- Born: May 28, 1839 Abbeville County, South Carolina
- Died: 1914 (Aged 74/75) Key West, Florida
- Buried: Key West, Florida
- Allegiance: Confederate States of America
- Branch: Confederate States Army Confederate States Navy
- Rank: Assistant Surgeon
- Conflicts: American Civil War
- Other work: Doctor, customs collector, school superintendent

= Jeptha Vining Harris (doctor) =

American Confederate surgeon

Jeptha Vining Harris (May 27, 1839 – 1914) was an assistant surgeon for the Confederate States Army and Confederate States Navy during the American Civil War. After the Civil War, he was a customs collector, doctor and school superintendent at Key West, Florida.

==Biography==
Jeptha Vining Harris was born on May 27, 1839, in the Abbeville District of South Carolina. He was the sixth child of James Walton Harris and Martha Watkins Harris. James Walton Harris was the first child of Jeptha Vining Harris of Georgia and Sarah Hunt Harris.
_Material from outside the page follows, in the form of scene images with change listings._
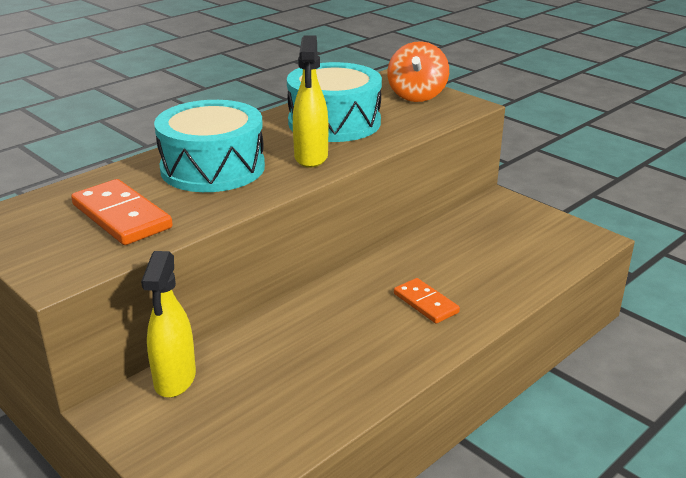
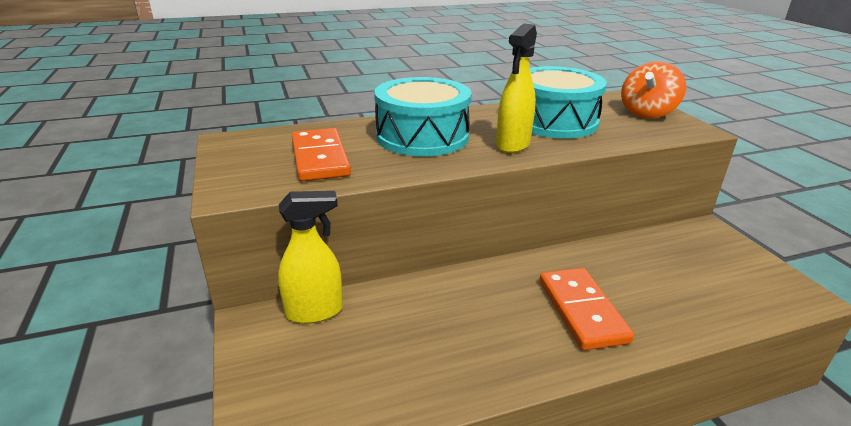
camera: 25 degrees right, 0 degrees up
yellow spray bottle [141,251,196,398] -> yellow spray bottle turned 135 degrees counterclockwise [278,191,343,324]
orange domino [394,278,460,324] -> orange domino [540,268,634,350], size x1.56

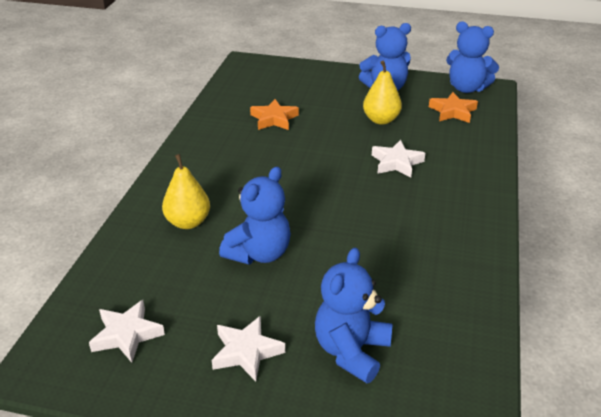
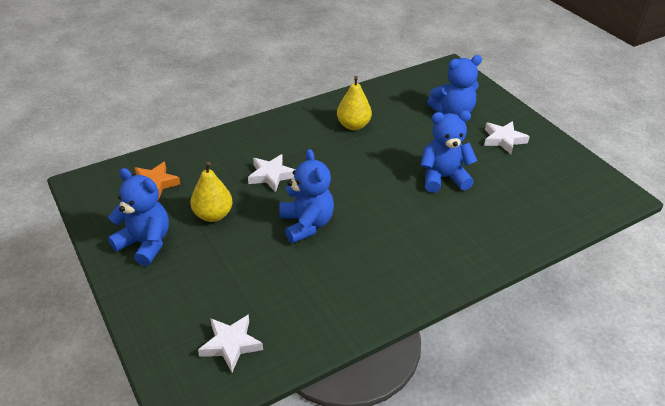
camera: 135 degrees left, 5 degrees up
white star [89,300,165,363] -> white star moved to [198,314,263,372]
yellow pear [162,154,210,229] -> yellow pear moved to [337,76,372,130]
orange star [250,99,299,130] -> none
blue teddy bear [446,21,499,93] -> blue teddy bear moved to [279,149,334,243]

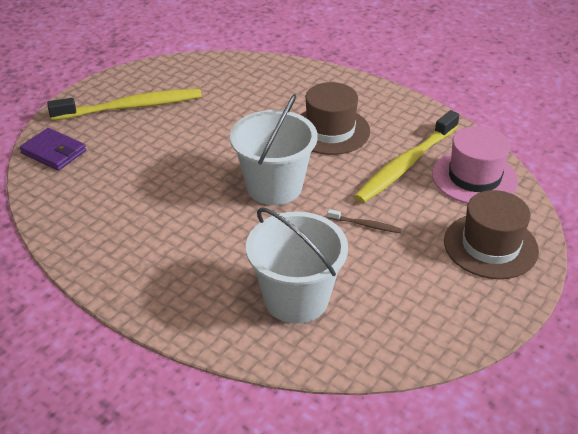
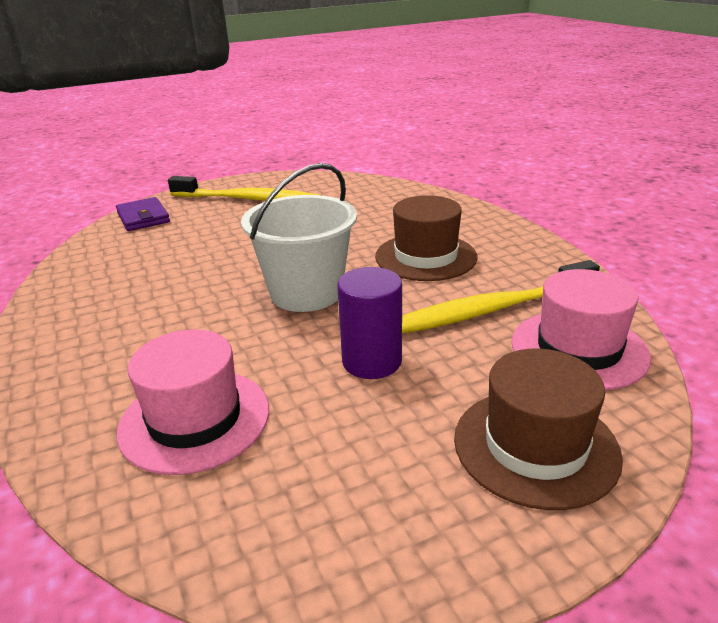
camera: 30 degrees right, 10 degrees down
white bucket [246,208,348,324] -> pink hat [117,330,269,475]
brown toothbrush [327,209,402,233] -> purple cylinder [337,267,402,379]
Jeptha V. Harris grew up in North Carolina and Mississippi. Harris was the nephew of Jeptha Vining Harris (Mississippi general), a Mississippi militia (Confederate) brigadier general during the American Civil War (Civil War) and Mississippi State Senator. He was the grandson of Jeptha Vining Harris (Georgia general) and Sarah (Hunt) Harris. The elder Jeptha Vining Harris was a Georgia militia general during the War of 1812, prominent lawyer, planter and member of the Georgia House of Representatives.
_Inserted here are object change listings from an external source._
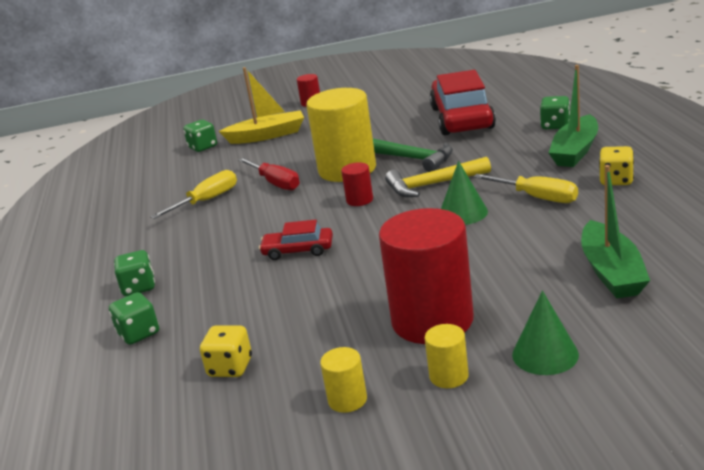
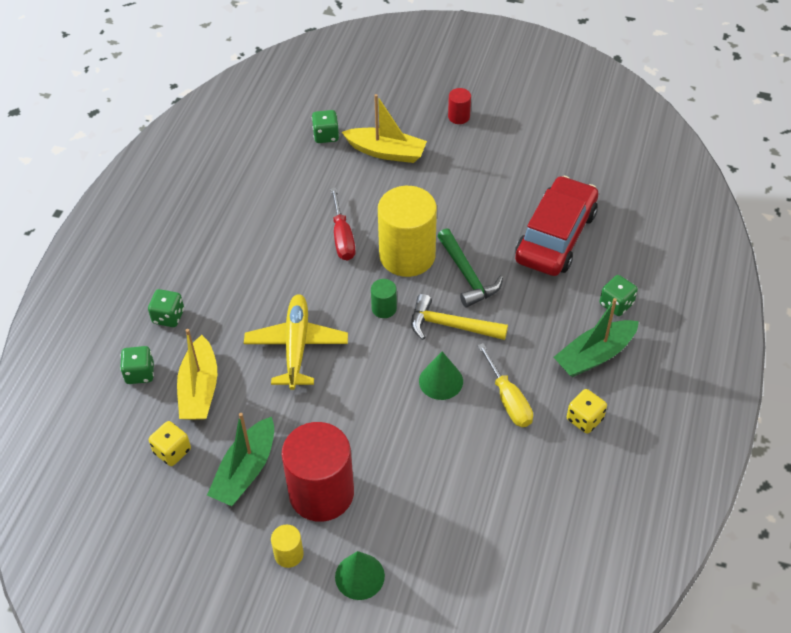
camera: 25 degrees right, 25 degrees up
yellow screwdriver [150,170,237,219] -> none
red car [259,220,333,260] -> yellow plane [244,294,348,390]
yellow cylinder [320,347,367,413] -> none
red cylinder [341,162,373,206] -> green cylinder [371,279,397,318]
green boat [581,165,650,299] -> green boat moved to [207,413,274,506]
none -> yellow boat [177,329,217,420]

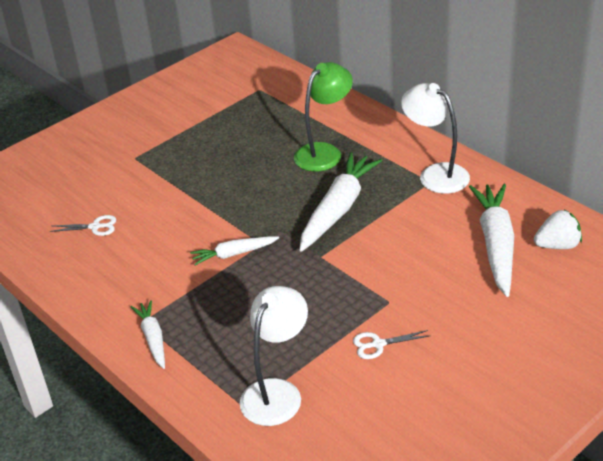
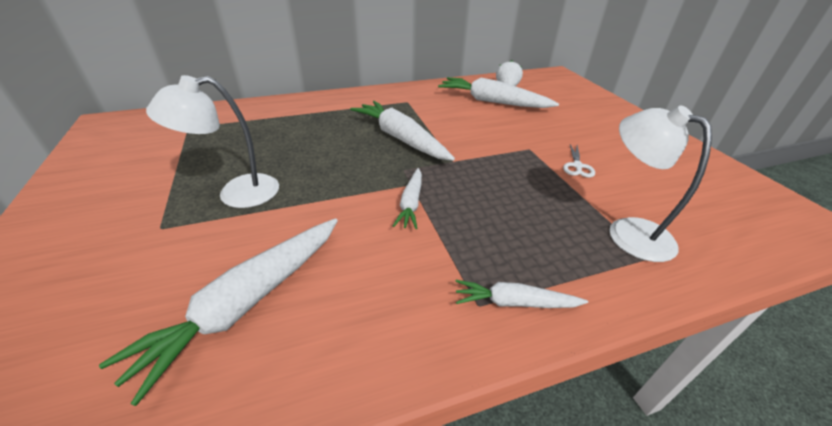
camera: 70 degrees left, 0 degrees up
white scissors [50,215,116,236] -> white carrot [99,218,338,406]
green lamp [294,62,353,172] -> none
white lamp [401,83,470,194] -> white lamp moved to [146,75,279,208]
Harris received his college and medical education at the University of Mississippi, graduating in 1859.

Jeptha V. Harris married Mary Louise Perkins of Lowndes, Mississippi on March 5, 1861. They had the following children: Marian Harris, Jeptha Vining Harris Jr., Louis Allen Harris and Martha Watkins Harris. Both sons were lawyers.

Soon after he completed college and medical school, Harris served as an assistant surgeon in the Confederate States Army and Confederate States Navy during the American Civil War.

After the Civil War, Harris and his family moved to Key West, Florida, where he became customs collector and lived in the Customs House. He also resumed his medical practice.

Harris was interested in promoting and improving public education. Because of this interest, he became school superintendent at Key West. Harris School, which was built at Key West in 1909, was named for him.

== Death ==
Doctor Jeptha Vining Harris died November 16, 1916, and is buried in Key West Cemetery, Key West Florida.